- [About this exercise]: Among the entries below, find every line that has "lines" and pull it out.

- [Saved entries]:
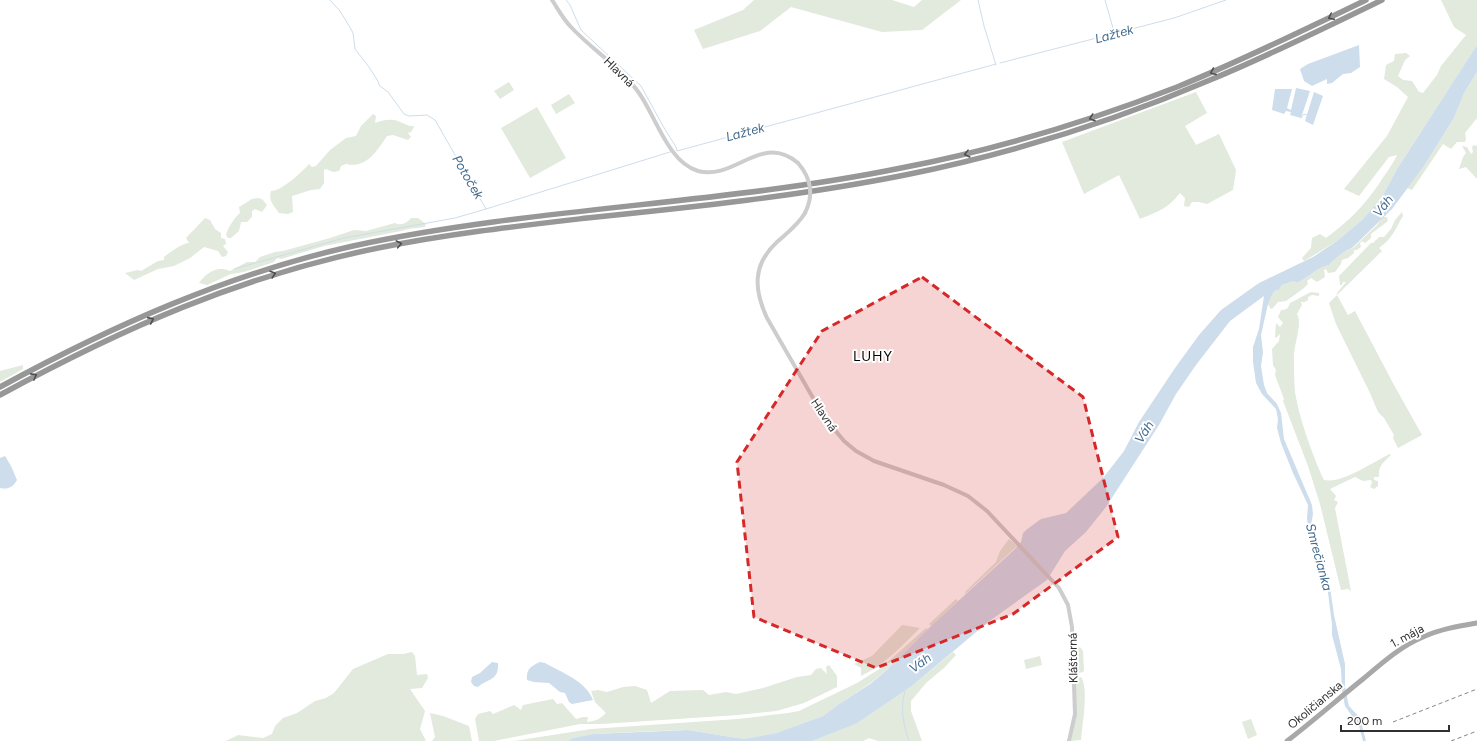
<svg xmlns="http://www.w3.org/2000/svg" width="1477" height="741" viewBox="0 0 1477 741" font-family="Figtree,sans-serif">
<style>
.green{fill:#e2e9dd}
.water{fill:#cdddeb}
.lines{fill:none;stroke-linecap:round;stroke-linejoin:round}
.stream{stroke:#cdddeb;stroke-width:1}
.minor{stroke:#cdcdcd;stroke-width:4}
.major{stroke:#a8a8a8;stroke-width:5}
.highway{stroke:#979797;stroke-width:5.5}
.rail{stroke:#858585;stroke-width:1;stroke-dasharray:4 3;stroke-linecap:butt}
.minor-bridge{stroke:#cdcdcd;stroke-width:4}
.oneway{stroke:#4f4f4f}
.marked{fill:#d62828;fill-opacity:0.2;stroke:#d62828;stroke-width:3;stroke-dasharray:8 5;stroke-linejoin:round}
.labels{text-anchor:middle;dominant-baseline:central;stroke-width:4;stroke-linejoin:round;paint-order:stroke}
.street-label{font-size:12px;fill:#303030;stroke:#fff}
.water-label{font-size:13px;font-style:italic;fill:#436a8e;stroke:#fff}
.quarter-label{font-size:14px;letter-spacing:1px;fill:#000;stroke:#fff}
</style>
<rect width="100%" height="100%" fill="#fff"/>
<!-- green -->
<path class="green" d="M 754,0 L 892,0 L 914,7 L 922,0 L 961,0 L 922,30 L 882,32 L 791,7 L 760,31 L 703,49 L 694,30 L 743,10 Z
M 1441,0 L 1477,0 L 1477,45 L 1397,169 L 1382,197 L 1362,220 L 1337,241 L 1304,261 L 1302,258 L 1311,248 L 1312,238 L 1320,234 L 1326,238 C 1350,220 1362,208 1379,184 C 1385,174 1392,166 1397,155 L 1389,157 L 1359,196 L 1344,189 L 1387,136 L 1408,97 L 1397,87 L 1384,79 L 1386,65 L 1394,61 L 1395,54 L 1406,53 L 1410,56 L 1405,60 L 1398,76 L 1403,80 L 1412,81 L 1419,92 L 1423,93 L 1437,75 L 1441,66 L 1466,35 L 1454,27 Z
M 1477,72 L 1477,118 L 1465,133 L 1466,139 L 1465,142 L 1457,142 L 1451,149 L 1443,144 L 1412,190 L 1407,188 L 1424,166 L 1454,118 L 1464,93 Z
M 509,82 L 514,90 L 500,99 L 494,91 Z
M 1196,92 L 1207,113 L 1185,126 L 1196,145 L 1219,134 L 1236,170 L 1233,190 L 1207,204 L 1199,202 L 1192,202 L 1189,207 L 1184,206 L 1185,198 L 1180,193 C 1167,209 1159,211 1140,219 L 1119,175 L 1084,194 L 1062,142 Z
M 569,94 L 575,103 L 556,114 L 551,105 Z
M 537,107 L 566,158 L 530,178 L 501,128 Z
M 373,114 L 376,116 L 375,123 C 382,120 393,118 400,122 C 406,124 407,126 413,126 L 414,127 L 411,132 L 408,133 L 411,137 L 408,140 L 393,135 L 387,136 C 377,151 366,169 346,164 L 341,166 L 339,171 L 333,172 L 326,169 L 324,170 L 324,183 L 320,189 L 311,190 L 292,196 L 293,212 L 288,214 L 279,213 C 274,206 268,201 271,191 C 282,191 302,172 309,164 L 312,167 L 316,166 L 330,150 L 346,138 L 356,136 L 361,126 Z
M 1474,145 L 1477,146 L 1477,179 L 1466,167 L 1459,169 L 1463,157 L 1466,153 L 1462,146 L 1467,147 L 1471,154 L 1473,152 L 1472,147 Z
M 258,198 L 262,199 L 267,205 L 262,212 L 255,209 L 252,211 L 252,217 L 247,222 L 241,222 L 239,231 L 231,238 L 228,238 L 226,235 C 227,229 235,217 240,213 L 239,207 L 252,199 Z
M 1402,212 L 1403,216 C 1398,224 1395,232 1389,239 C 1386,243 1382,245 1379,248 L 1382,251 L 1337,295 L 1348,315 L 1355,311 L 1394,385 L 1422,435 L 1398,448 L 1393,438 L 1394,435 L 1384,418 L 1378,412 L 1370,393 L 1336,324 L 1329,303 L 1337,295 L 1337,293 L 1346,282 L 1343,282 L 1342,285 L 1340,285 L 1339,276 L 1371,243 L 1373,243 L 1379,237 L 1384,237 L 1391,229 L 1395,220 Z
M 1383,217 L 1387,217 L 1388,221 L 1371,234 L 1371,238 L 1365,243 L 1362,241 L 1360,243 L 1361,247 L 1357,250 L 1354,250 L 1354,253 L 1348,258 L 1342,260 L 1341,264 L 1335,272 L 1328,273 L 1326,269 L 1324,270 L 1325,277 L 1317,282 L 1311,278 L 1307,281 L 1308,284 L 1304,288 L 1286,301 L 1278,302 L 1272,309 L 1270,308 L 1268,304 L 1274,291 L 1279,290 L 1282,285 L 1294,281 L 1297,283 C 1308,278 1317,267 1329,265 C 1333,260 1346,250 1353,248 L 1377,225 Z
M 205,218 L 210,220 L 215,229 L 221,233 L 221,238 L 225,239 L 226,244 L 223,246 L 228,252 L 226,256 L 222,257 L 218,251 L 204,247 L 190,258 L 174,266 L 158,269 L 134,280 L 125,273 L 138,270 L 141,271 L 158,261 L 164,260 L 164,257 C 171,252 180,244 189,243 L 186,238 Z
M 411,218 L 418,218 L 426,224 L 425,227 L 408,229 L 401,231 L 324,246 L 281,259 L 277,258 L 274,262 L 244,272 L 231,274 L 207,285 L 199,283 C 206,273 217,265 230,271 L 247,262 L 255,262 L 260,257 L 275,252 L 283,251 L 330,238 L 354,230 L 366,231 L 395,223 C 401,226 407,223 411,218 Z
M 1311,292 L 1319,293 L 1319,296 L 1312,295 L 1308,297 L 1308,300 L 1305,302 L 1301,302 L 1302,305 L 1297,314 C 1303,324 1293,346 1294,359 C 1294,370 1294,381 1295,392 C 1299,418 1311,450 1321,474 L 1324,480 C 1343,484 1372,462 1390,454 L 1391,455 C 1384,462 1378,465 1379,477 L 1374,477 L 1374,480 L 1378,481 L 1378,486 L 1374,489 L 1370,487 L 1372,483 L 1371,480 L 1363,481 L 1355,477 L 1330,489 L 1336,496 L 1334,500 L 1338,502 L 1335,508 L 1351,591 L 1348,589 L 1341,590 L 1320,504 L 1308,466 L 1283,401 L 1284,399 L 1275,375 L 1276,370 L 1273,365 L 1272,349 L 1279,341 L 1280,334 L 1276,338 L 1275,337 L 1276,323 L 1280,327 L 1283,323 L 1278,317 L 1281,310 C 1286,310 1288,309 1290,303 Z
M 23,365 L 23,369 L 0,382 L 0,371 Z
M 1009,539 L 1017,546 L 965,594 L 965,592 L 996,562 L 1000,551 Z
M 956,599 L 958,601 L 931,626 L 929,624 Z
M 902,625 L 920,628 C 902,646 884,665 861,676 L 861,668 L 854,664 L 872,656 Z
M 926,628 L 928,629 L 888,669 L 869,684 L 839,704 L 823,716 L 776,733 L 744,739 L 688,730 L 655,731 L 593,734 L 573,738 L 568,741 L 514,741 L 591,729 L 738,719 L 788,713 L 799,711 L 857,683 L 881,668 Z
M 1080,647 L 1083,651 L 1084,670 L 1083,672 L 1079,673 L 1075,670 L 1074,650 Z
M 412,652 L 415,656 L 417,675 L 427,674 L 428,678 L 422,688 L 410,689 L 425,711 L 420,729 L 426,741 L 226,741 L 238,735 L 263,738 L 272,734 L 275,726 L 283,718 L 297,713 L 315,701 L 326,698 L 334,693 L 353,669 L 388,654 L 403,654 Z
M 953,652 L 956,655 L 944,668 L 926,683 L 911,701 L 911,711 L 922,741 L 878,741 L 869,738 L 863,741 L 812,741 L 856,724 L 912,686 Z
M 1040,656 L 1042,665 L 1026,669 L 1024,660 Z
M 829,665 L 837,676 L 837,687 L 804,703 L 776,711 L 738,715 L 601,724 L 580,724 L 494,741 L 479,741 L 475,719 L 478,714 L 490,711 L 493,714 L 514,705 L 521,710 L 523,705 L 553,699 L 557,704 L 562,703 L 576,719 L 583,717 L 588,717 L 587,722 C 596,721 600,719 606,713 L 595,702 L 591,691 L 598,690 L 607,692 L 623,687 L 635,686 L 647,690 L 651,703 L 670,691 L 703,690 L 709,695 L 726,692 L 736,694 L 763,688 L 797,677 L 811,675 L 816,669 L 821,668 L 827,674 L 826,667 Z
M 1081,677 C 1089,688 1082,726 1081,740 L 1071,741 L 1076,716 L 1076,680 Z
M 430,713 L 443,716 L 469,726 L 472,741 L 432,741 L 435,737 Z
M 1251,719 L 1257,735 L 1248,739 L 1242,722 Z"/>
<!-- water -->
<path class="water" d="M 1359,45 L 1360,67 L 1351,73 L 1343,74 L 1332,83 L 1327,84 L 1327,79 L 1312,86 L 1304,81 L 1300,69 L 1308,64 Z
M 1477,45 L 1477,72 L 1464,93 L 1454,118 L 1424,166 L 1392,209 L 1352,248 C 1346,250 1333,260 1329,265 C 1317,267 1308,278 1297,283 L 1294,281 L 1282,285 L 1279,290 L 1274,291 L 1268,304 L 1261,335 L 1263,352 L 1261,366 L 1264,385 L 1267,393 L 1277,404 L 1281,413 L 1284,439 L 1312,505 L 1313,514 L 1311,525 L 1329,580 L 1334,615 L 1345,664 L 1345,686 L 1348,702 L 1349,706 L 1360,718 L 1366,741 L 1363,741 L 1359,726 L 1345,706 L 1342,691 L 1341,669 L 1332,635 L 1332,624 L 1327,585 L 1315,545 L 1308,529 L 1307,518 L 1308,505 L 1293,473 L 1281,443 L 1277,428 L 1278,419 L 1276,409 L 1262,394 L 1256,383 L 1253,362 L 1253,347 L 1259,329 L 1264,296 L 1230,321 L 1196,365 L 1176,394 L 1159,425 L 1106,507 L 1086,532 L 1065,551 L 1047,580 L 988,622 L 912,686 L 856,724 L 812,741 L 568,741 L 573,738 L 593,734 L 688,730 L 744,739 L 776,733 L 823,716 L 839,704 L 870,684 L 888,669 L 931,626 L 1015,549 L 1021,542 L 1023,533 L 1026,530 L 1041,519 L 1066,513 L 1103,478 L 1124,451 L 1139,422 L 1175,368 L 1199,335 L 1221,310 L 1259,283 L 1313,257 L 1337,241 L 1362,220 L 1382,197 L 1397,169 Z
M 1296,88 L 1310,91 L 1301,118 L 1290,115 L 1291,112 L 1286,111 L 1284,114 L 1272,110 L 1275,89 L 1292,89 L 1287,108 L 1291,110 Z
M 1314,92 L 1323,96 L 1313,125 L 1305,121 Z
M 5,456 L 11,466 L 17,480 C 13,487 8,490 0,488 L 0,458 Z
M 492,662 L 498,663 C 499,681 489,678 478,687 L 474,686 L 471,682 L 472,677 L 480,673 Z
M 540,662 L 545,663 C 561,672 586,681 593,700 L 572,704 L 569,702 L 565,693 L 560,692 L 549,683 L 534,682 L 527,680 C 526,669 531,666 540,662 Z"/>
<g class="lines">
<!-- stream -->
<path class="stream" d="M 330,0 L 340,11 L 351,29 L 353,33 L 355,49 L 369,67 L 378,81 L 379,85 L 388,92 L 404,114 L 409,116 L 427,115 L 435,120 L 486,209 L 670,152
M 566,0 L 570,5 L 581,30 L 641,86 L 663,126 L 676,147 L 677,151 L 996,64
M 978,0 L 984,26 L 996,65
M 1105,0 L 1113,28
M 1000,63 L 1174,18 L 1226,0
M 1301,118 L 1304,114 L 1307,115
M 234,269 L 344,238 L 455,218 L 486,209
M 905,691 C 900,708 903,724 909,741"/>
<!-- minor -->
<path class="minor" d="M 552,0 C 558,9 563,19 571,27 C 592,50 621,67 639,93 C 656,117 668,162 698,171 C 735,181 761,132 798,163
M 805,213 C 798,225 787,233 777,242 C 752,265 754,290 767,318 L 824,417 L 844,441 L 856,451 L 874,461 L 944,485 L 968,496 L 987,511 L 1059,588 L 1068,605 L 1072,627 L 1075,714 L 1069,741"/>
<!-- major -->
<path class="major" d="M 1287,741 C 1313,721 1338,699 1363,679 C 1382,663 1401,646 1423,637 C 1440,629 1459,626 1477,623"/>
<!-- highway -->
<path class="highway" d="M 0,387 C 112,326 228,274 353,246 C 533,207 720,205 901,168 C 995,150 1087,122 1177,87 C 1241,61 1304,30 1366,0
M 0,395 C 123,328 241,276 378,248 C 447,234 518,226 587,218 C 694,207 800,196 905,175 C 1009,154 1112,122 1210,80 C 1268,56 1325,28 1382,0"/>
<!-- rail -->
<path class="rail" d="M 1393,722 L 1477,689
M 1451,741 L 1477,731"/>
<!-- minor-bridge -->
<path class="minor-bridge" d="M 798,163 C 811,178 814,195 805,213"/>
</g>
<!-- one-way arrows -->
<defs><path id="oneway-chevron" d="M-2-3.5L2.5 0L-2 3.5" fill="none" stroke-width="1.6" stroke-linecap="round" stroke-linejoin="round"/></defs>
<g class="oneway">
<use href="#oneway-chevron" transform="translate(1331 17) rotate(154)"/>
<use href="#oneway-chevron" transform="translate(1213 72) rotate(157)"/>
<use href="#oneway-chevron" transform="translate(1092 118) rotate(161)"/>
<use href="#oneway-chevron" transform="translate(967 154) rotate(166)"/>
<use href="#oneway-chevron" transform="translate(399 244) rotate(-11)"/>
<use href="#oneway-chevron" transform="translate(273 274) rotate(-17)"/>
<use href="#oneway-chevron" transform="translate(151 320) rotate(-24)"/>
<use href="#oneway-chevron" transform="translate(34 376) rotate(-28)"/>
</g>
<!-- marked area -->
<path class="marked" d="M 922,277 L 1083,397 L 1118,537 L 1013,614 L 876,668 L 754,617 L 737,462 L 822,331 Z"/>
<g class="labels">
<!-- street labels -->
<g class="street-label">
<text transform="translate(619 72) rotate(44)">Hlavná</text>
<text transform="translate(824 415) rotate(56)">Hlavná</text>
<text transform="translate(1407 636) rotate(-28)">1. mája</text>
<text transform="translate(1073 658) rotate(-91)">Kláštorná</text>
<text transform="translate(1315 705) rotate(-40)">Okoličianska</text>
</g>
<!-- water labels -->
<g class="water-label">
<text transform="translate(1114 34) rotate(-15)">Lažtek</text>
<text transform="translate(745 132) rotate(-15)">Lažtek</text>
<text transform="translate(468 177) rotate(60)">Potoček</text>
<text transform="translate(1383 206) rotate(-52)">Váh</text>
<text transform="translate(1144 432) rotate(-57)">Váh</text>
<text transform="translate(1319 557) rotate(75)">Smrečianka</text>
<text transform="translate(920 663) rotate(-36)">Váh</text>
</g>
<!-- quarter labels -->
<g class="quarter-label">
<text x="873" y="356">LUHY</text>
</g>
</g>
<!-- scale -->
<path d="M1341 725v6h108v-6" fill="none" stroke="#303030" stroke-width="2"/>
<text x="1347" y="725" font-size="12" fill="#303030" stroke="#ffffff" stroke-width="3" paint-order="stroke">200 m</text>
</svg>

- [Final answer]:
.lines{fill:none;stroke-linecap:round;stroke-linejoin:round}
<g class="lines">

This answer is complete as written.